During WW2 we built 2000 ships and 300,000 planes. How long would it have taken them to remove some rocks from a strategic road back then?

Jan 5, 2024

Welcome To The Vendig


In 1933, with the end of Prohibition, my grandparents(maternal) started operating the Vendig Hotel. They were the working partners, another immigrant family, here longer, were the silent backers. The hotel was directly across from the current Main Street Depot Restaurant in Bethlehem, which was the old New Jersey Line Terminal. With my grandmother cooking, they became well known for crab cakes and other shelled seafood. What wasn't known, was that she was strictly kosher, and never even tasted anything she prepared. As some may recall, my grandparents came from Hungarian Transylvania (now Romania) in the early 20's. Family lore* says Bela Lugosi visited the hotel. Lugosi was born in the same area of then Hungary, and started his acting career playing Jesus in Passion Plays. In 1931, after immigrating to America years earlier, he got his big break playing Dracula. Typecast as a villain, Lugosi was reduced in later years to drug addiction and playing in low budget monster films. He died in the mid 50's and was buried in his Dracula cape.

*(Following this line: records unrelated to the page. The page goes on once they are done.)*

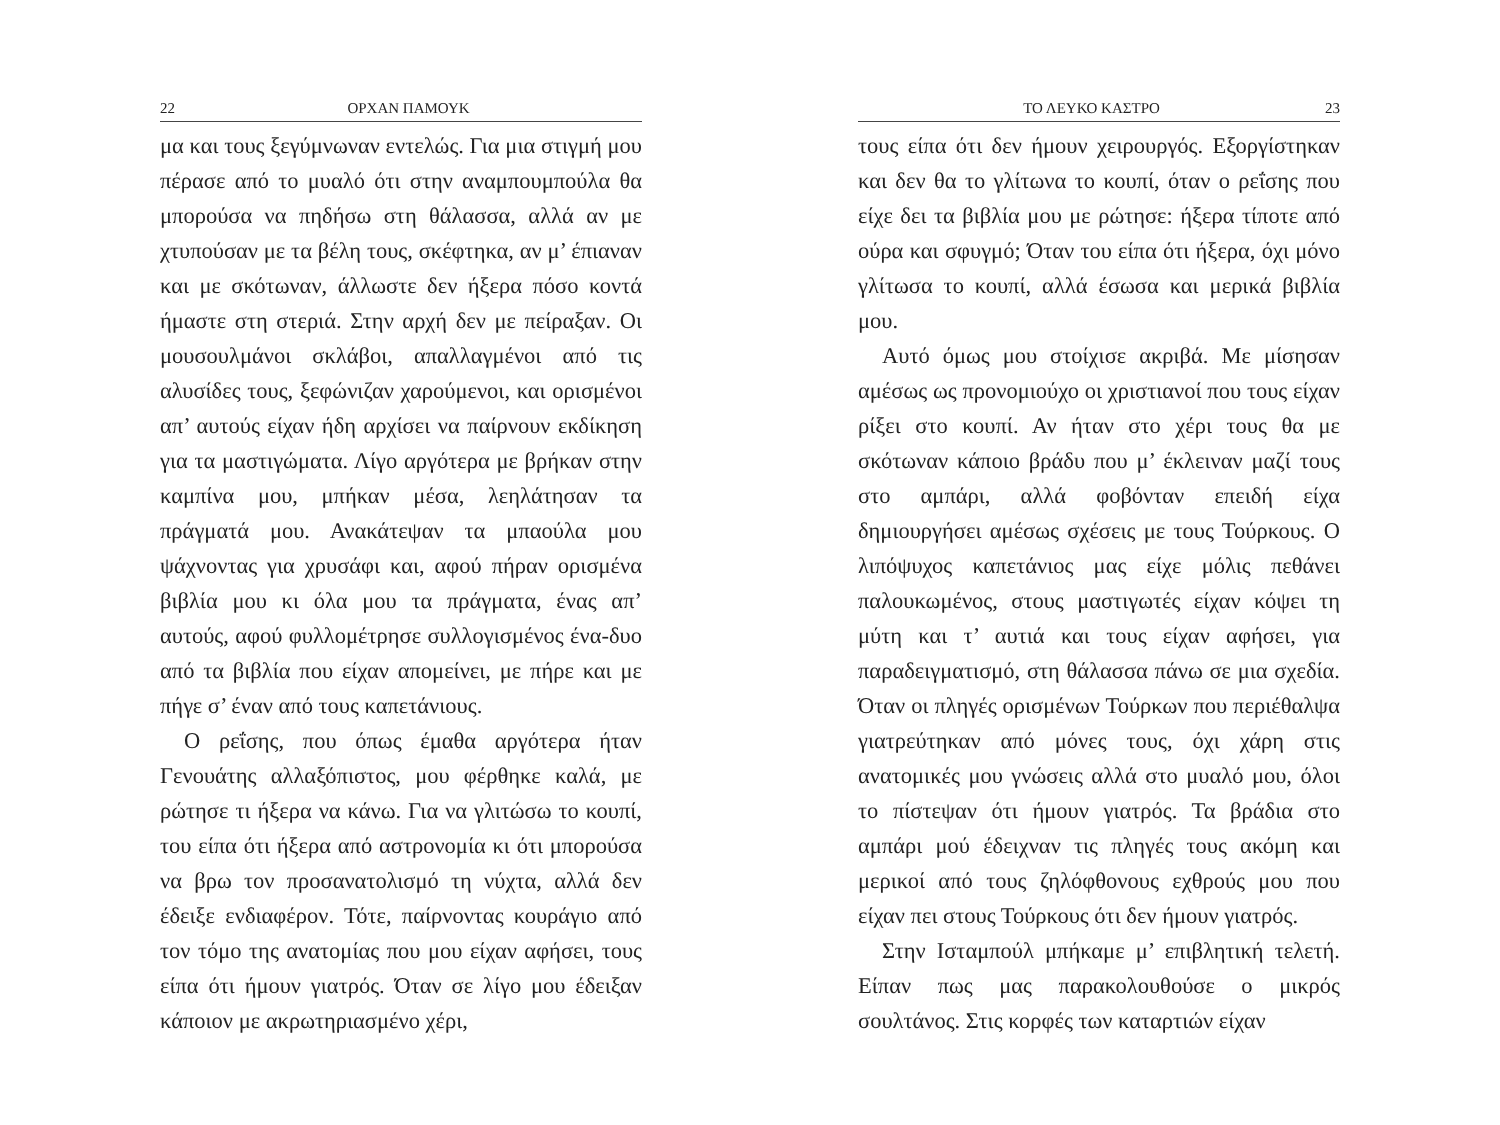22 ΟΡΧΑΝ ΠΑΜΟΥΚ
μα και τους ξεγύμνωναν εντελώς. Για μια στιγμή μου πέρασε από το μυαλό ότι στην αναμπουμπούλα θα μπορούσα να πηδήσω στη θάλασσα, αλλά αν με χτυπούσαν με τα βέλη τους, σκέφτηκα, αν μ’ έπιαναν και με σκότωναν, άλλωστε δεν ήξερα πόσο κοντά ήμαστε στη στεριά. Στην αρχή δεν με πείραξαν. Οι μουσουλμάνοι σκλάβοι, απαλλαγμένοι από τις αλυσίδες τους, ξεφώνιζαν χαρούμενοι, και ορισμένοι απ’ αυτούς είχαν ήδη αρχίσει να παίρνουν εκδίκηση για τα μαστιγώματα. Λίγο αργότερα με βρήκαν στην καμπίνα μου, μπήκαν μέσα, λεηλάτησαν τα πράγματά μου. Ανακάτεψαν τα μπαούλα μου ψάχνοντας για χρυσάφι και, αφού πήραν ορισμένα βιβλία μου κι όλα μου τα πράγματα, ένας απ’ αυτούς, αφού φυλλομέτρησε συλλογισμένος ένα-δυο από τα βιβλία που είχαν απομείνει, με πήρε και με πήγε σ’ έναν από τους καπετάνιους.
Ο ρεΐσης, που όπως έμαθα αργότερα ήταν Γενουάτης αλλαξόπιστος, μου φέρθηκε καλά, με ρώτησε τι ήξερα να κάνω. Για να γλιτώσω το κουπί, του είπα ότι ήξερα από αστρονομία κι ότι μπορούσα να βρω τον προσανατολισμό τη νύχτα, αλλά δεν έδειξε ενδιαφέρον. Τότε, παίρνοντας κουράγιο από τον τόμο της ανατομίας που μου είχαν αφήσει, τους είπα ότι ήμουν γιατρός. Όταν σε λίγο μου έδειξαν κάποιον με ακρωτηριασμένο χέρι,
ΤΟ ΛΕΥΚΟ ΚΑΣΤΡΟ 23
τους είπα ότι δεν ήμουν χειρουργός. Εξοργίστηκαν και δεν θα το γλίτωνα το κουπί, όταν ο ρεΐσης που είχε δει τα βιβλία μου με ρώτησε: ήξερα τίποτε από ούρα και σφυγμό; Όταν του είπα ότι ήξερα, όχι μόνο γλίτωσα το κουπί, αλλά έσωσα και μερικά βιβλία μου.
Αυτό όμως μου στοίχισε ακριβά. Με μίσησαν αμέσως ως προνομιούχο οι χριστιανοί που τους είχαν ρίξει στο κουπί. Αν ήταν στο χέρι τους θα με σκότωναν κάποιο βράδυ που μ’ έκλειναν μαζί τους στο αμπάρι, αλλά φοβόνταν επειδή είχα δημιουργήσει αμέσως σχέσεις με τους Τούρκους. Ο λιπόψυχος καπετάνιος μας είχε μόλις πεθάνει παλουκωμένος, στους μαστιγωτές είχαν κόψει τη μύτη και τ’ αυτιά και τους είχαν αφήσει, για παραδειγματισμό, στη θάλασσα πάνω σε μια σχεδία. Όταν οι πληγές ορισμένων Τούρκων που περιέθαλψα γιατρεύτηκαν από μόνες τους, όχι χάρη στις ανατομικές μου γνώσεις αλλά στο μυαλό μου, όλοι το πίστεψαν ότι ήμουν γιατρός. Τα βράδια στο αμπάρι μού έδειχναν τις πληγές τους ακόμη και μερικοί από τους ζηλόφθονους εχθρούς μου που είχαν πει στους Τούρκους ότι δεν ήμουν γιατρός.
Στην Ισταμπούλ μπήκαμε μ’ επιβλητική τελετή. Είπαν πως μας παρακολουθούσε ο μικρός σουλτάνος. Στις κορφές των καταρτιών είχαν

*My uncle, who as a boy lived above the hotel, had no recollection of Lugosi. The partner families would later merge through marriage, and 40 years later come to own the old vaudeville theater in South Bethlehem known as The Globe. It too is gone.                                                      

reprinted from 2008

Jan 4, 2024

Allentown Johnny Leonard

Born Johnny Lakatosh in 1902, Allentown Johnny Leonard fought between 1920 and 1928. Allentown became part of his fight name, to identify him from another Leonard of that period. Although the tough featherweight never got a title shot, he fought and beat some of the best, including the future champions. Fifteen of his fights occurred in Allentown, one at the Lyric Theater, now known as Symphony Hall. Many of his other Allentown fights probably took place at Mealey Auditorium, which was located in the vicinity of 4th and Hamilton. Allentown Johnny's record was 32/27/11.

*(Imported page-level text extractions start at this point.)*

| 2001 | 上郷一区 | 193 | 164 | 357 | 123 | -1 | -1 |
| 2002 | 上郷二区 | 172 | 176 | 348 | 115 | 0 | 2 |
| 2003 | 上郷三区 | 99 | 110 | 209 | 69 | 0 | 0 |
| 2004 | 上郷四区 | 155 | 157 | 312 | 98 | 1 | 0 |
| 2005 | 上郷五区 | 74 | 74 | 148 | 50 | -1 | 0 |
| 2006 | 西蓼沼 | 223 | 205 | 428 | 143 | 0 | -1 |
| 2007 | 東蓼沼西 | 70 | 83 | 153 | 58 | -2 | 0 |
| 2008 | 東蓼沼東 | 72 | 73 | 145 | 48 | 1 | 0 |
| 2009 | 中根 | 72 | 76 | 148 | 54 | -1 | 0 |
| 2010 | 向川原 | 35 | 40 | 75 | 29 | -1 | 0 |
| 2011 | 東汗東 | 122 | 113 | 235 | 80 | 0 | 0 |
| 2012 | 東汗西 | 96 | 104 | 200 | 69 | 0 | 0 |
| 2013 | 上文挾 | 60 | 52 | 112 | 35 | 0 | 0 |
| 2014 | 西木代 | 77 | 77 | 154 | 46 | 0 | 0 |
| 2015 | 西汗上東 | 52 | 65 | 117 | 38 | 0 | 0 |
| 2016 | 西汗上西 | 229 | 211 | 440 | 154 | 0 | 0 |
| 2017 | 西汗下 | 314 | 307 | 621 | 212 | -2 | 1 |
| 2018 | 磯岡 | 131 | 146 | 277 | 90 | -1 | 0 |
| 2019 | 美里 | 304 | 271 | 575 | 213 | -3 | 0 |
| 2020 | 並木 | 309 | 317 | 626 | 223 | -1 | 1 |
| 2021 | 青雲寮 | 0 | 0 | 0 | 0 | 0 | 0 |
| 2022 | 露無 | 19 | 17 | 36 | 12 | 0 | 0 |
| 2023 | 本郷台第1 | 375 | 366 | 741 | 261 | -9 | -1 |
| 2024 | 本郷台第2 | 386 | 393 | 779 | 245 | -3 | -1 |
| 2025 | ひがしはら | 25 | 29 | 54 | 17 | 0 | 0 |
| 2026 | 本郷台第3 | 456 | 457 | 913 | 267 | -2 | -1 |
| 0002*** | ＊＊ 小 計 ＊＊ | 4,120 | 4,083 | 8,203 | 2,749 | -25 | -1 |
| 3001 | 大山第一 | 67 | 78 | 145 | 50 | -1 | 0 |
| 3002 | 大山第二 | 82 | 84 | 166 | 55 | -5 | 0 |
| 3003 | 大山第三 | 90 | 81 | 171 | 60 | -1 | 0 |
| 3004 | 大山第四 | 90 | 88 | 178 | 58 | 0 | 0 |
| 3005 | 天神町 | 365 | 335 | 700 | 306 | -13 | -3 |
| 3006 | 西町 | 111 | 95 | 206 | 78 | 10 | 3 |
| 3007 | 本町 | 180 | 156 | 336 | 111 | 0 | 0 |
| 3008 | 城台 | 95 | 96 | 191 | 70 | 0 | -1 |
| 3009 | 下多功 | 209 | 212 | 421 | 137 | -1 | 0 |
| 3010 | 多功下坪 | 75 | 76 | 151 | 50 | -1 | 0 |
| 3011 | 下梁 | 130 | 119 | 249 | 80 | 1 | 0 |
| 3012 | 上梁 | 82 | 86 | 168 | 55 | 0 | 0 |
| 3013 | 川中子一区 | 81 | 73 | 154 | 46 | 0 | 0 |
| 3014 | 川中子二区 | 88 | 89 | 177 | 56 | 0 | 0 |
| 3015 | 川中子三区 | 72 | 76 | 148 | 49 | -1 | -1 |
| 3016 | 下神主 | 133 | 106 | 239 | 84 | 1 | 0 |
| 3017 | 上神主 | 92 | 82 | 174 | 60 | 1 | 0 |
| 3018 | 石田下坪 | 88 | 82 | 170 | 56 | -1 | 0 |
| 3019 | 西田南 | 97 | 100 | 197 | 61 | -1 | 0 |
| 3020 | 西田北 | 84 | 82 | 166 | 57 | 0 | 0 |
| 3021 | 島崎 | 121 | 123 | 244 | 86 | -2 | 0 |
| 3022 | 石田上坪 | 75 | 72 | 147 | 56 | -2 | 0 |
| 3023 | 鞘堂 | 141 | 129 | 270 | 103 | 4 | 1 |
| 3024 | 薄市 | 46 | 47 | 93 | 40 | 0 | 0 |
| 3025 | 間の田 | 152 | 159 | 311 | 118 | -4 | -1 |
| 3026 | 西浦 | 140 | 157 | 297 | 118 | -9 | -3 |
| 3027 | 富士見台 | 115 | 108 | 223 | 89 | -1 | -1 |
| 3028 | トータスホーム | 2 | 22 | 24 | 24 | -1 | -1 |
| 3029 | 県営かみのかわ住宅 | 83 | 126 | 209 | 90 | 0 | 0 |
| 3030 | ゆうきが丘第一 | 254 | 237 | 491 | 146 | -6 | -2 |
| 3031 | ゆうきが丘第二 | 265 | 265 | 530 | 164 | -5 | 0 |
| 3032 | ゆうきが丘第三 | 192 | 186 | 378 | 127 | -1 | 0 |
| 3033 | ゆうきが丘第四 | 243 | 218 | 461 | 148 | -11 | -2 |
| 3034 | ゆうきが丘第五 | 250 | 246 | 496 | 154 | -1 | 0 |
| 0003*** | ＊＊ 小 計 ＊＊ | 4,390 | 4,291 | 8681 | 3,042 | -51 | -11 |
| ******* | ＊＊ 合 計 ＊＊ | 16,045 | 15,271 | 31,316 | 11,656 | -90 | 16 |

reprinted from March of 2013

Jan 3, 2024

The Price Of Criticism

Being a watchman is not without cost. I would have little motivation to labour with this blog, five days a week, if I had to consider local government and the press off limits. I had requested pre-event publicity about the Parkway WPA Tour from The Morning Call. I sent the request to five staff members, covering all pay grades of decision. Although I received no replies, the paper demonstrated that they had both the resources and space for coverage, if they so desired. On Thursday, they dispatched a photographer to the park. Friday's paper contained about a half page spread, with two large photographs of a women and her dogs. A large vertical caption elaborated about huskies and next week's weather. This is National History Month, as another feature in the paper pointed out. Allentown's new generation, and its new residents, know little to nothing about the stone structures which are the signatures of our park system. Roosevelt, the depression, the New Deal, and the WPA might have some relevance during History Month. Today's WPA Tour didn't suffer from the paper's boycott of me, about 30 people attended. I suspect the paper will catch up on our WPA treasures, albeit minus myself. Allentown has just appointed a new park director. Let us hope he develops an interest in the treasures of Allentown.
UPDATE: I would like to express my gratitude to everybody who came out yesterday, to both support and learn about the WPA structures. I know that because of the nice weather and fishing season, parking was a challenge. I would also like to express my gratitude to Friends Of Allentown Parks, for adopting the WPA cause. I look forward in the future to conducting another such Discovery Walk. This coming fall we will conduct another Allentown WPA Association meeting, to which I hope to attract more converts. Again, thank you.

reprinted from April of 2013

ADDENDUM JANUARY 3, 2024: The Tuerk administration had shown no interest even in my early offers for park tours, and I assume that with my recent criticism of the administration, my stock is even lower.  Likewise, my rapport with the Morning Call has not improved.